Las primeras imágenes son del esmirriado caserío de Monte Quemado, con sus modestísimas chozas, los secos matorrales, los perros de confianza y los animales de corral. Bah, las cabras y algún chancho, que es lo que hay, porque de caballos, vacas u ovejas, nada. Uno se pregunta para qué mostrar el degüello familiar de un pequeño cabrito, lo vincula con el título y luego con el motivo del juicio que da lugar a la película, y comprende que el degüello cumple una función alusiva o evocativa. No va a mostrarse la muerte a cuchilladas a manos del lacayo asesino, pero sí el sacrificio del cabrito, con los perros lamiendo la sangre fresca. 
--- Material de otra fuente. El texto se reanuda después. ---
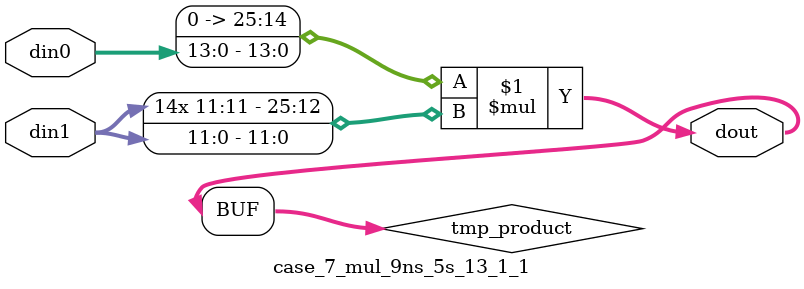
<source format=v>

`timescale 1 ns / 1 ps

 (* use_dsp = "no" *)  module case_7_mul_9ns_5s_13_1_1(din0, din1, dout);
parameter ID = 1;
parameter NUM_STAGE = 0;
parameter din0_WIDTH = 14;
parameter din1_WIDTH = 12;
parameter dout_WIDTH = 26;

input [din0_WIDTH - 1 : 0] din0; 
input [din1_WIDTH - 1 : 0] din1; 
output [dout_WIDTH - 1 : 0] dout;

wire signed [dout_WIDTH - 1 : 0] tmp_product;

























assign tmp_product = $signed({1'b0, din0}) * $signed(din1);










assign dout = tmp_product;





















endmodule

</source>
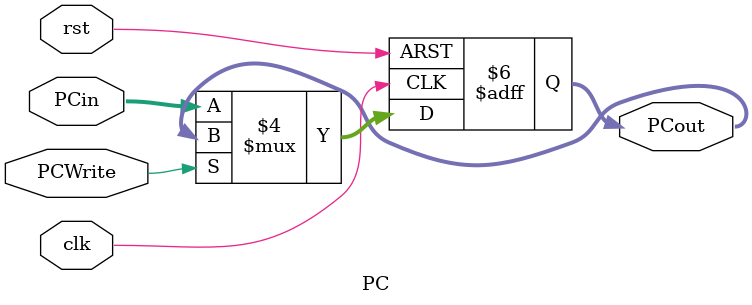
<source format=sv>
`timescale 1 us/ 1 us
module PC(input clk,rst,PCWrite,input [31:0]PCin,output reg [31:0]PCout);
  always@ (posedge clk,posedge rst) begin
    if(rst) PCout=32'b 000000;
    else if(!PCWrite) PCout=PCin;
  end
endmodule  


</source>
Todas las veces que la cámara ingrese al caserío, o el par de ocasiones en que muestre a miembros del Mocase visitando a algunos usurpadores de tierras para hacerlos entrar en razón, va a hacerlo de modo eventual, fragmentario, a través de imágenes que no tienen ninguna pretensión de totalidad. Como no la tiene en su conjunto este relato de 72 minutos que no aspira a redondez alguna. Es como si el equipo de realización se asumiera como lo que es: un grupo de porteños que se asoman por primera vez a esa realidad, y que por lo tanto no están en condiciones de conocerla. Apenas verla, de modo discontinuo. Lo contrario de esos otros porteños contra los que en una escena despotrica una militante del Mocase, que “vienen, escriben sus tesis y después no los ves más”.

“Las abejas defienden el territorio”, dice un hachero en otra escena, probando una miel que tal vez tenga también gusto a alusión. “Hay una subestimación de la capacidad productiva diversificada”, dice no una ingeniera agraria sino aquella misma militante, Deolinda Carrizo, confirmando que los pobladores urbanos no tienen la exclusividad del estudio, la formación y el seso. En otra escena, una campesina alfabetiza a dos o tres chicos del lugar. Finalizado el juicio se entonan canciones de fogón en contra del agronegocio, reclamando soberanía alimentaria y reforma agraria. “¡Ni un muerto más!”, se grita. “¡Por nuestra tierra!” El remate tenía que estar, necesariamente, a cargo de Deolinda, Pasionaria de Monte Quemado. Como Cristo en el Monte de los Olivos, Carrizo hace su prédica final no parada frente a sus pares, sino desplazándose entre ellos. Como una más. “No tenemos cambio si el pueblo no se moviliza”, dice, con voz firme y controlada. “No tenemos transformación si no corremos riesgo”. Y el espectador se queda pensando si esta mujer les habla a sus pares santiagueños o a 40 millones de argentinos.